→ What you should do
Take the lines in the listing below from the line with "index tip: (260, 177)" up to and including the line with "index pip: (140, 234)" and set them down exactly, skipping pictures and adding nothing.

→ Material provided
-- Opening Marker --

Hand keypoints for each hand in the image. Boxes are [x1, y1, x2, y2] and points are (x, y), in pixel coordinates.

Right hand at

-- Closing Marker --
-- Opening Marker --

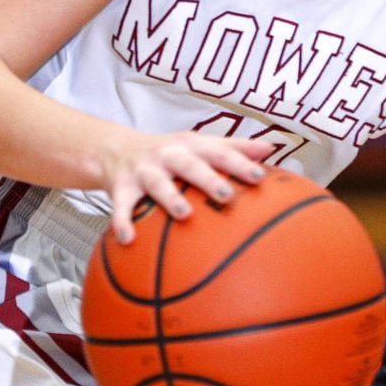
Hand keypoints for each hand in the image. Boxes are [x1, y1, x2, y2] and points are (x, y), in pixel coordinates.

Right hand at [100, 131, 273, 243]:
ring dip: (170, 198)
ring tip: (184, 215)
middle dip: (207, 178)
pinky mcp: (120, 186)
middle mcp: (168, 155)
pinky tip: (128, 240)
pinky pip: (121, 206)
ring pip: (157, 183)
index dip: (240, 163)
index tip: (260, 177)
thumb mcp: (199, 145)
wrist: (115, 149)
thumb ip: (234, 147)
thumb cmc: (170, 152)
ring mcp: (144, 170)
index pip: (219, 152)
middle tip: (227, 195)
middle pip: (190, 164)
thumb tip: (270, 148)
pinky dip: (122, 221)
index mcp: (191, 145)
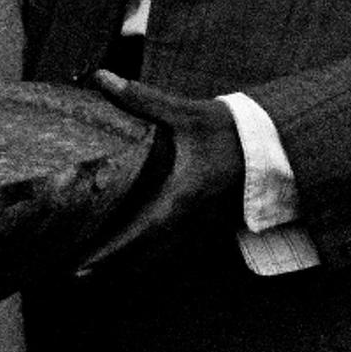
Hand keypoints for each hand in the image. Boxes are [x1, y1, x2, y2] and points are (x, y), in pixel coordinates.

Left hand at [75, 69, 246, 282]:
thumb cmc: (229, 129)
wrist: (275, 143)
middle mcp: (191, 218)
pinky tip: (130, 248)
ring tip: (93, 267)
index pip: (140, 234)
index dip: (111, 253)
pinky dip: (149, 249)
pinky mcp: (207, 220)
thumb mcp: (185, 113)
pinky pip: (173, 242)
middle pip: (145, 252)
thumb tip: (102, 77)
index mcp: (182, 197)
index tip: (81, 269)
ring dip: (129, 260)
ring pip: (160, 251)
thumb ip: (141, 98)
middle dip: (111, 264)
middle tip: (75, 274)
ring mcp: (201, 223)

-- Closing Marker --

→ Task output
index tip: (260, 177)
thumb mcp: (199, 145)
wrist: (115, 149)
thumb ip: (234, 147)
thumb cmc: (170, 152)
ring mcp: (144, 170)
index pip: (219, 152)
middle tip: (227, 195)
middle pip: (190, 164)
thumb tip: (270, 148)
pinky dip: (122, 221)
index mcp: (191, 145)
Hand keypoints for each hand in the image. Boxes are [x1, y1, x2, y2] and points are (x, y), in pixel coordinates.

Left hand at [75, 69, 246, 282]:
thumb cmc: (229, 129)
wrist: (275, 143)
middle mcp: (191, 218)
pinky tip: (130, 248)
ring tip: (93, 267)
index pip: (140, 234)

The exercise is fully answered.